A Gender Rights Activist working with the tribal and marginalized communities in india, Srilekha is a PhD scholar working on understanding body and sexuality among tribal girls, to fill the gaps in research around indigenous women and their stories. Srilekha has worked extensively at the grassroots level with community based organisations, through several advocacy initiatives around Gender, Mental Health, Menstrual Hygiene and Sexual and Reproductive Health Rights (SRHR) for the indigenous in Jharkhand, over the last 6 years.

Srilekha has also contributed to sustainable livelihood projects and legal aid programs for survivors of sex trafficking. She has been conducting research based programs on maternal health, mental health, gender based violence, sex and sexuality. Her interest lies in conducting workshops for young people on life skills, feminism, gender and sexuality, trauma, resilience and interpersonal relationships.

A Guwahati-based college student pursuing her Masters in Tata Institute of Social Sciences, Bidisha started the #BleedwithDignity campaign on the technology platform Change.org, demanding that the Government of Assam install
biodegradable sanitary pad vending machines in all government schools across the state. Her petition on Change.org has already gathered support from over 90000 people and continues to grow.
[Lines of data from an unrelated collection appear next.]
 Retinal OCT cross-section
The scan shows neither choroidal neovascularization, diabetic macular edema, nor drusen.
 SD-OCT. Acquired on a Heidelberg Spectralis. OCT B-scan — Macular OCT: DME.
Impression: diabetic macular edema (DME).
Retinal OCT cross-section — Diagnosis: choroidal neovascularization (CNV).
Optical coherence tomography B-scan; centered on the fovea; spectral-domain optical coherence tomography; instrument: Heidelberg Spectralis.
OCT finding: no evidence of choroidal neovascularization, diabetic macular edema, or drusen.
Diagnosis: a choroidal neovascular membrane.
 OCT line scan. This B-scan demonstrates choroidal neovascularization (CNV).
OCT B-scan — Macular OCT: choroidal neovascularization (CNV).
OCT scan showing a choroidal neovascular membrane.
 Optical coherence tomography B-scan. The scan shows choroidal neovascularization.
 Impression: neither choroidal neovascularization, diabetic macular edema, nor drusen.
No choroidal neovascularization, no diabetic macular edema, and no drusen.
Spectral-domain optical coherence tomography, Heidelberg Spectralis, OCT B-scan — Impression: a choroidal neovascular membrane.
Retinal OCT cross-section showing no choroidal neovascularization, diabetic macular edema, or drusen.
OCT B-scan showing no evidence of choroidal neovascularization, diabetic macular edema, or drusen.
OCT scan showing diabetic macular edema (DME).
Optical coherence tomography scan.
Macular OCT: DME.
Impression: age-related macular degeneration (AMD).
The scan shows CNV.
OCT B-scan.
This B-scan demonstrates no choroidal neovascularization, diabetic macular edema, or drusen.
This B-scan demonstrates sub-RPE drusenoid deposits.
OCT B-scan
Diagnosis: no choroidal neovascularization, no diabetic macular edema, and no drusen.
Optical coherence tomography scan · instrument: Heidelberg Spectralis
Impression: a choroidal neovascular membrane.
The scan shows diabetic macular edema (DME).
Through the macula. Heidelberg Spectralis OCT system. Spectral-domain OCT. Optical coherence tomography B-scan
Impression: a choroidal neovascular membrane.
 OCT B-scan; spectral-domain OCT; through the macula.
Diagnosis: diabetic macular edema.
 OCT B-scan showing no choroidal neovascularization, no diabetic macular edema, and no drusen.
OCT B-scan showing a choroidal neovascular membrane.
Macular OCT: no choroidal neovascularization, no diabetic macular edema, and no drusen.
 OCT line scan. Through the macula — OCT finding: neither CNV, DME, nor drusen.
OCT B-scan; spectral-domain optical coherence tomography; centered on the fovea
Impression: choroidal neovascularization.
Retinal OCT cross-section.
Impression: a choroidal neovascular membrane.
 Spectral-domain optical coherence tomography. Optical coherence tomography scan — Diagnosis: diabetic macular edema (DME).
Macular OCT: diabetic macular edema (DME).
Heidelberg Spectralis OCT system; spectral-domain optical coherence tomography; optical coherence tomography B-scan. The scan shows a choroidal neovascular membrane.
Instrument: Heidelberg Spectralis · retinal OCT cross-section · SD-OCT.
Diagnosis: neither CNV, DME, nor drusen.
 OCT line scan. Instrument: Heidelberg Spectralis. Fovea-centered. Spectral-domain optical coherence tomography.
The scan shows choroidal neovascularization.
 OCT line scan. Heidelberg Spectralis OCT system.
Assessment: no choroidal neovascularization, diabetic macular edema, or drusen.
Bidisha was selected in Change.org’s flagship program ‘She Creates Change’ having run successful online advocacy
campaigns, which were widely recognised. Through the #BleedwithDignity campaign; she organised and celebrated World Menstrual Hygiene Day, 2019 in Guwahati, Assam by hosting a wall mural by collaborating with local organisations. The initiative was widely covered by national and local media, and the mural was later inaugurated by the event’s chief guest Commissioner of Guwahati Municipal Corporation (GMC) Debeswar Malakar, IAS.